> EXERCISE GOAL:
Write every line below out again, exactly as given, but leave out the pictures.

> RECORDS PROVIDED:
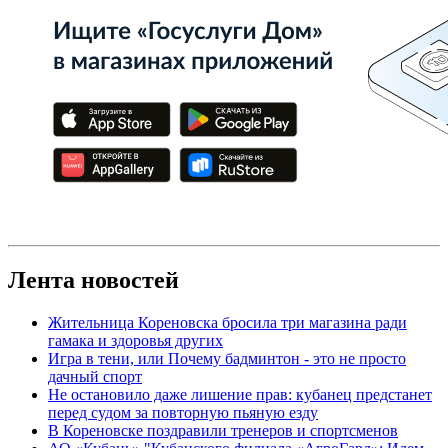
Лента новостей
Жительница Кореновска бросила три магазина ради
гамака и здоровья других
Игра в тени, или Почему бадминтон - это не просто
дачный спорт
Не остановило даже лишение прав: кубанец предстанет
перед судом за повторную пьяную езду
В Кореновске поздравили тренеров и спортсменов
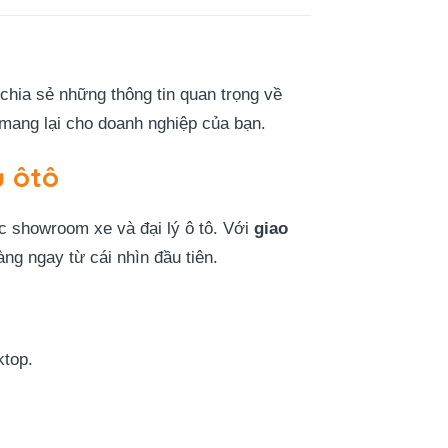
chia sẻ những thông tin quan trọng về
 mang lại cho doanh nghiệp của bạn.
u ôtô
 showroom xe và đại lý ô tô. Với
giao
g ngay từ cái nhìn đầu tiên.
ktop.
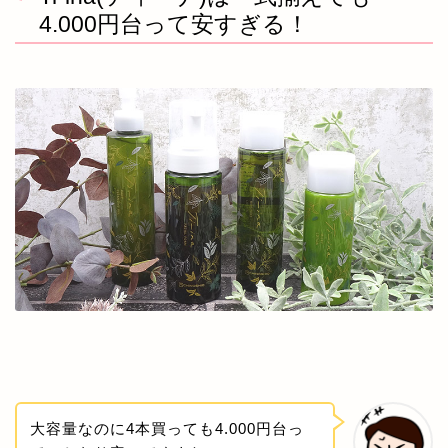
4.000円台って安すぎる！
大容量なのに4本買っても4.000円台っ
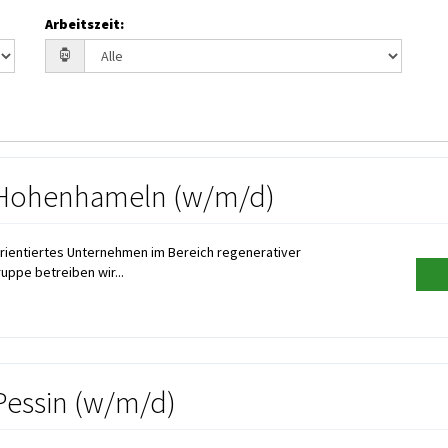
Arbeitszeit
:
e Hohenhameln (w/m/d)
orientiertes Unternehmen im Bereich regenerativer
uppe betreiben wir...
Pessin (w/m/d)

> EXERCISE RESPONSE:
Лента новостей
Жительница Кореновска бросила три магазина ради
гамака и здоровья других
Игра в тени, или Почему бадминтон - это не просто
дачный спорт
Не остановило даже лишение прав: кубанец предстанет
перед судом за повторную пьяную езду
В Кореновске поздравили тренеров и спортсменов
chia sẻ những thông tin quan trọng về
 mang lại cho doanh nghiệp của bạn.
u ôtô
 showroom xe và đại lý ô tô. Với
giao
g ngay từ cái nhìn đầu tiên.
ktop.
4.000円台って安すぎる！
大容量なのに4本買っても4.000円台っ
Arbeitszeit
:
e Hohenhameln (w/m/d)
orientiertes Unternehmen im Bereich regenerativer
uppe betreiben wir...
Pessin (w/m/d)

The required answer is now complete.